**GIVEN DATA:**
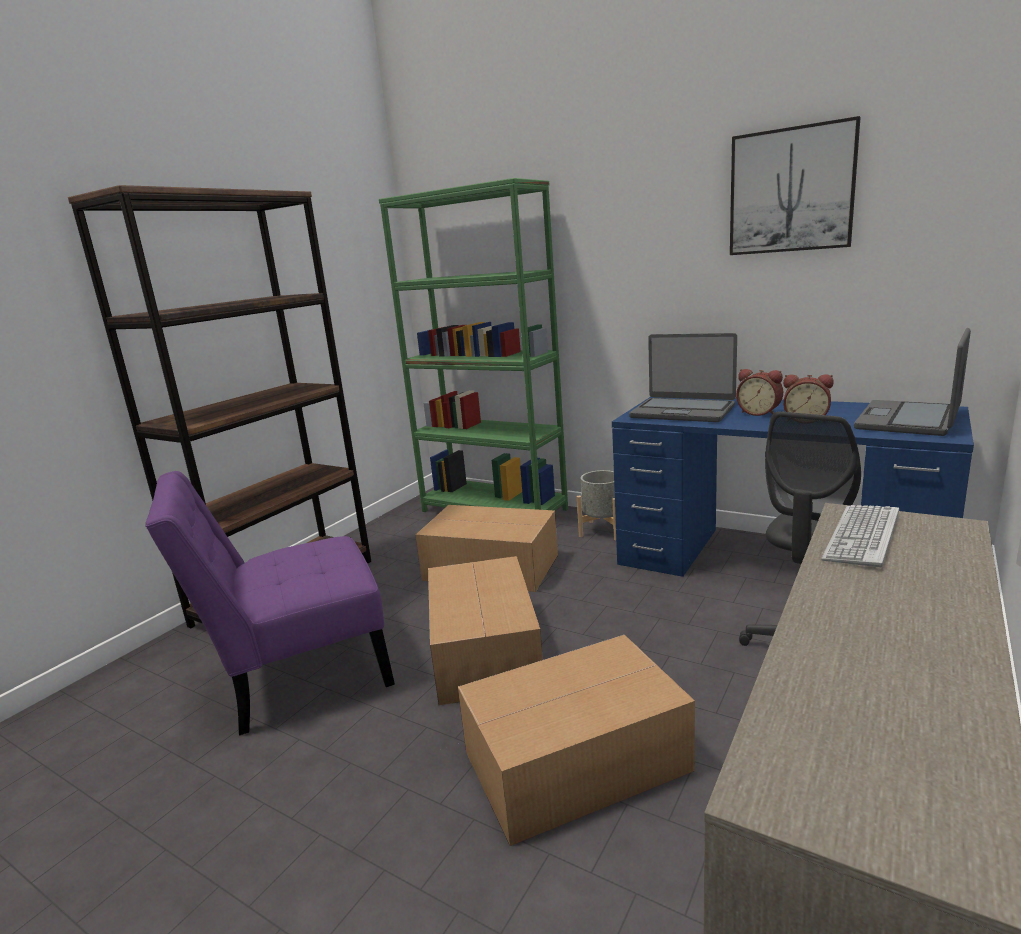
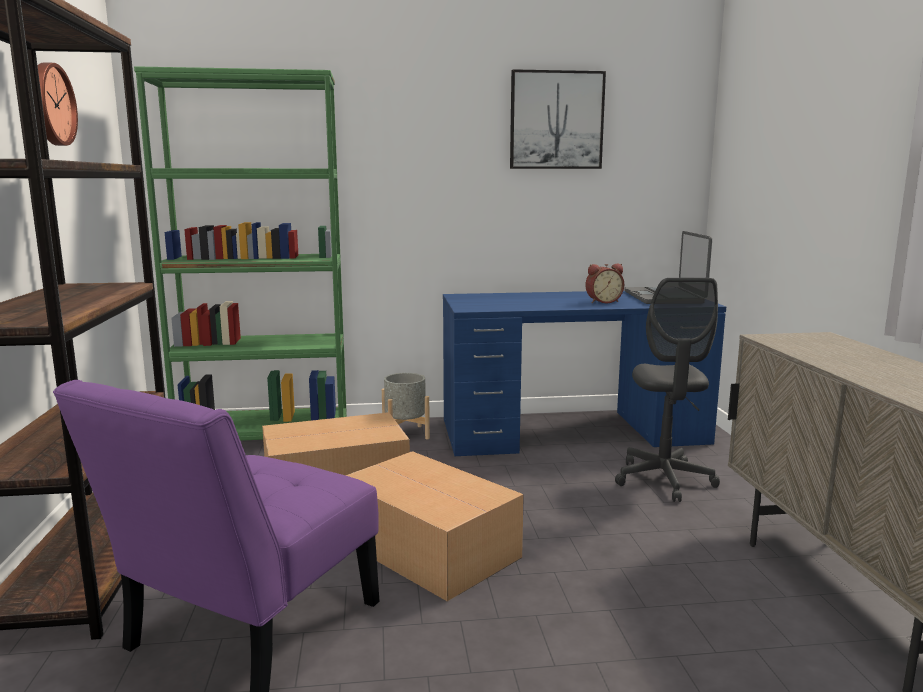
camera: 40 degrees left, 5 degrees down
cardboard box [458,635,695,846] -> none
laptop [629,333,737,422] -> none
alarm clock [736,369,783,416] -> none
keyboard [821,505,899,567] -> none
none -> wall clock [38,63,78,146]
* * *
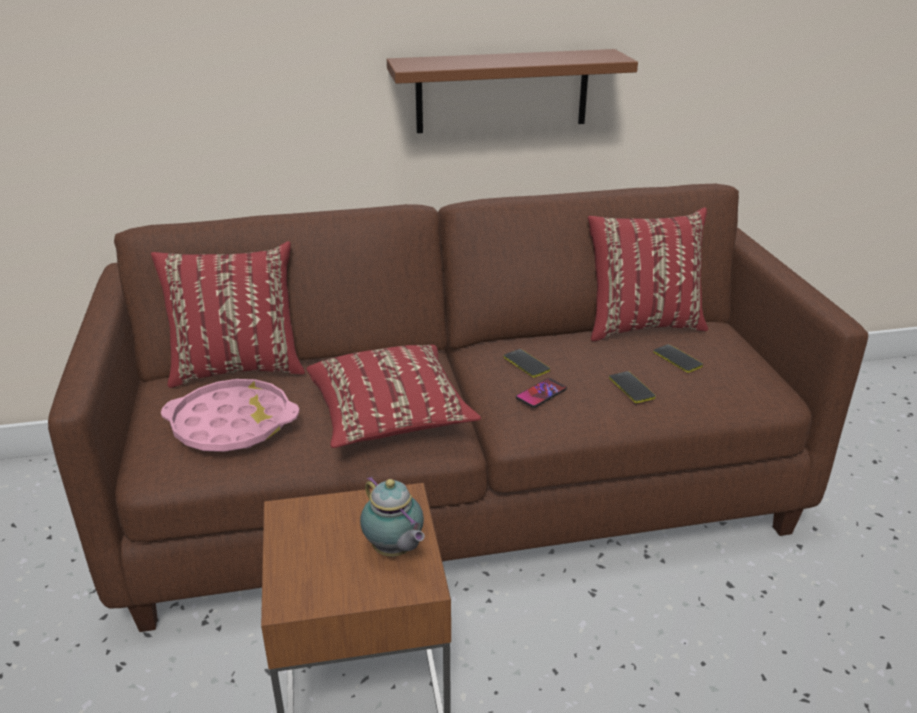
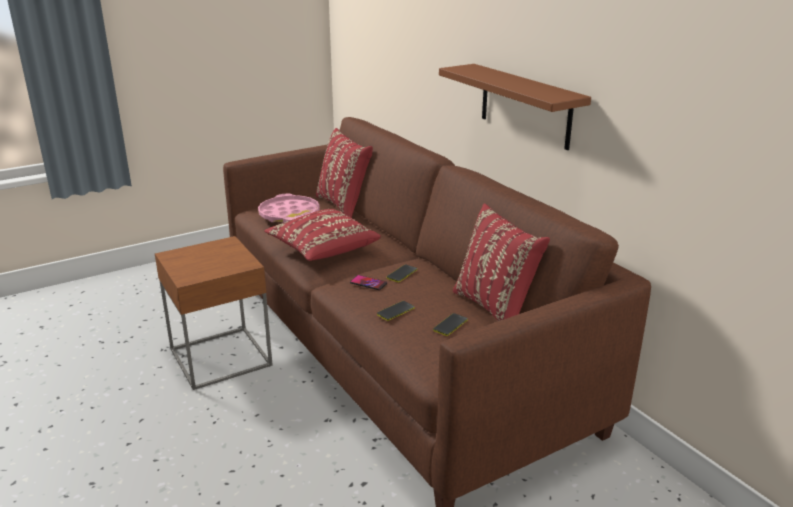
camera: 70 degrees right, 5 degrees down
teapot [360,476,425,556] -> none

**TASK REQUIREMENTS:**
Word for word, restate the lines above from the line containing "alarm clock [736,369,783,416] -> none" through the line containing "none -> wall clock [38,63,78,146]", with both included and nothing else.

**ANSWER TO THIS EXERCISE:**
alarm clock [736,369,783,416] -> none
keyboard [821,505,899,567] -> none
none -> wall clock [38,63,78,146]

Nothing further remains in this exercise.